Task requirements -
According to the article below on the CHERUB novel Class A, what was the book originally going to be called?

Class A, published as The Dealer in the United States, and as The Mission for 5000 prints, is the second book in the Robert Muchamore's novel series CHERUB. It continues the story of teenager James Adams and his fellow CHERUB agents as they try to bring down a drug gang led by Keith Moore. The book was originally to be called Drugs, Cars and Guns, but this was changed so as to sound more appropriate for children. It received generally good reviews although not as many awards as its predecessor, The Recruit. It is followed by Maximum Security.

It was released in the United Kingdom by Hodder Children's Books on 14 October 2004, and as The Dealer by Simon Pulse in the United States on 23 August 2011.

Plot
CHERUB agents Kerry, Nicole, Kyle, and James are sent on a mission to infiltrate the drug gang KMG, led by criminal Keith Moore. The group attempts to befriend Moore's four children to attempt to gather evidence against KMG. James has the most success, becoming friends with Keith's youngest son Junior and begins delivering cocaine to KMG's customers. Meanwhile, Nicole begins dating Junior and they take a large amount of cocaine, nearly killing Nicole and resulting in her expulsion from CHERUB.

Information shown -

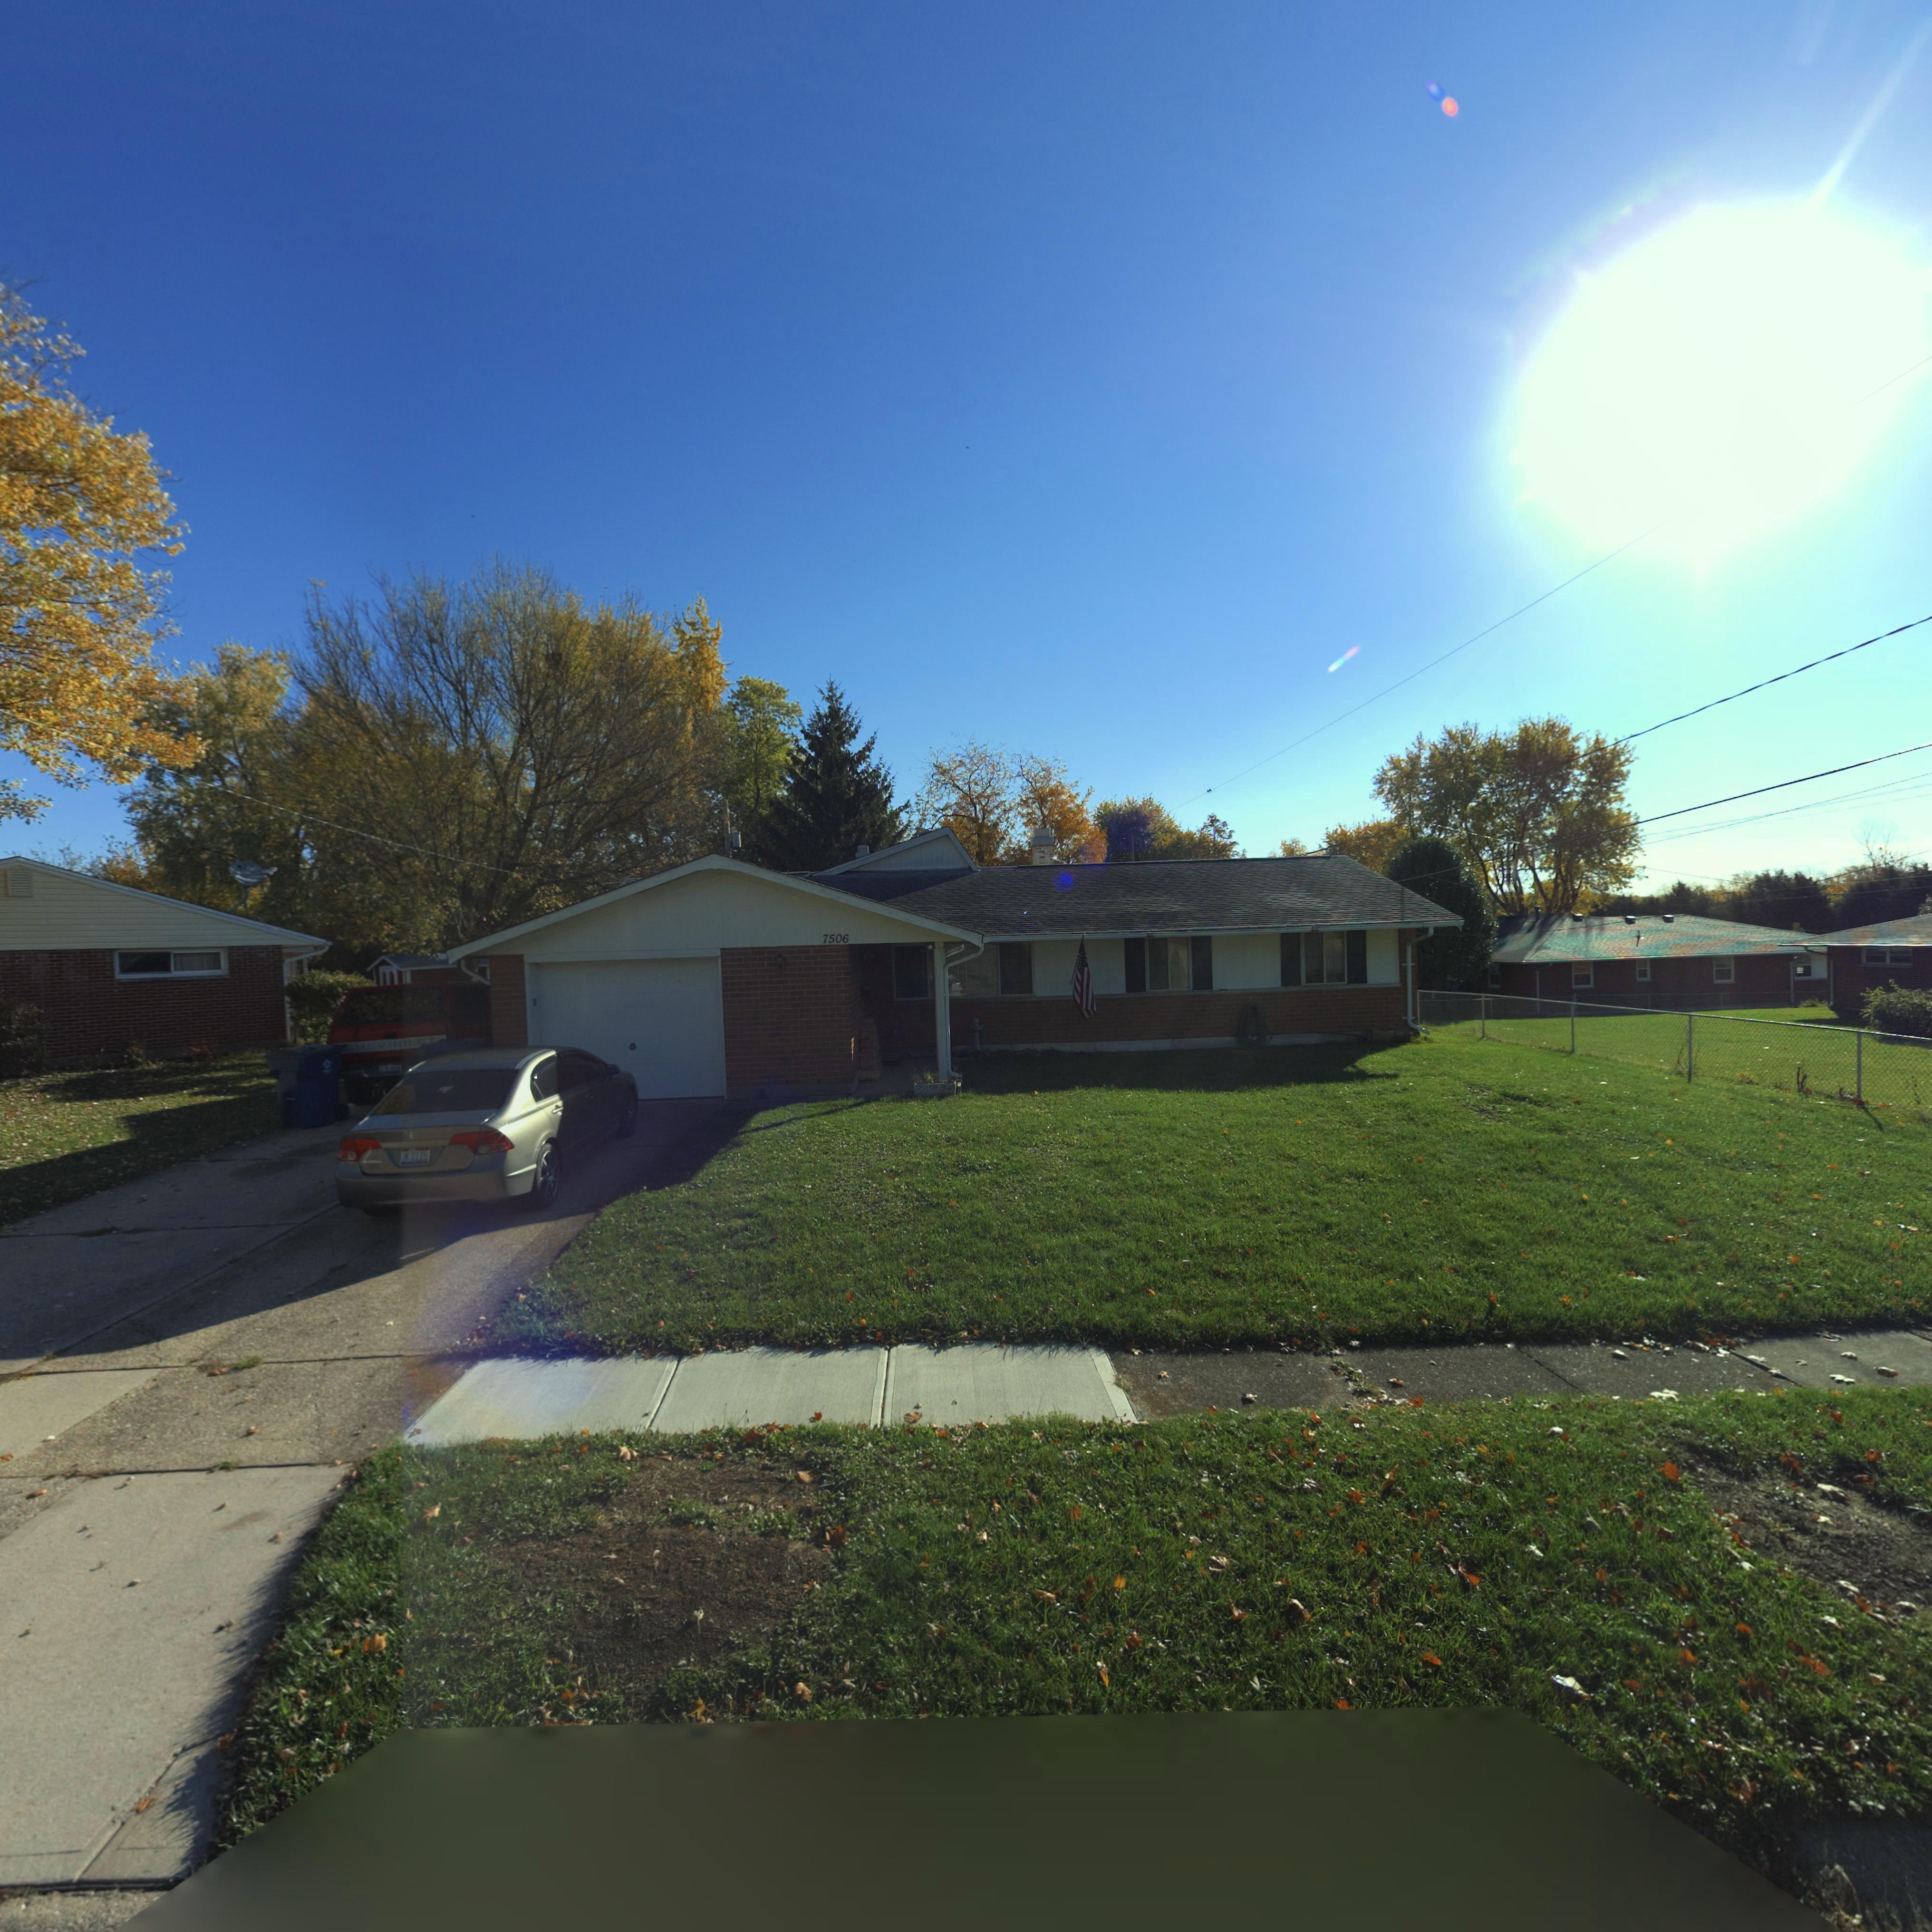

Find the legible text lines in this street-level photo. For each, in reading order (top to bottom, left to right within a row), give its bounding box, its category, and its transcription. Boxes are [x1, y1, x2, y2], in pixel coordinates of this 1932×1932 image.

Reply -
Drugs, Cars and Guns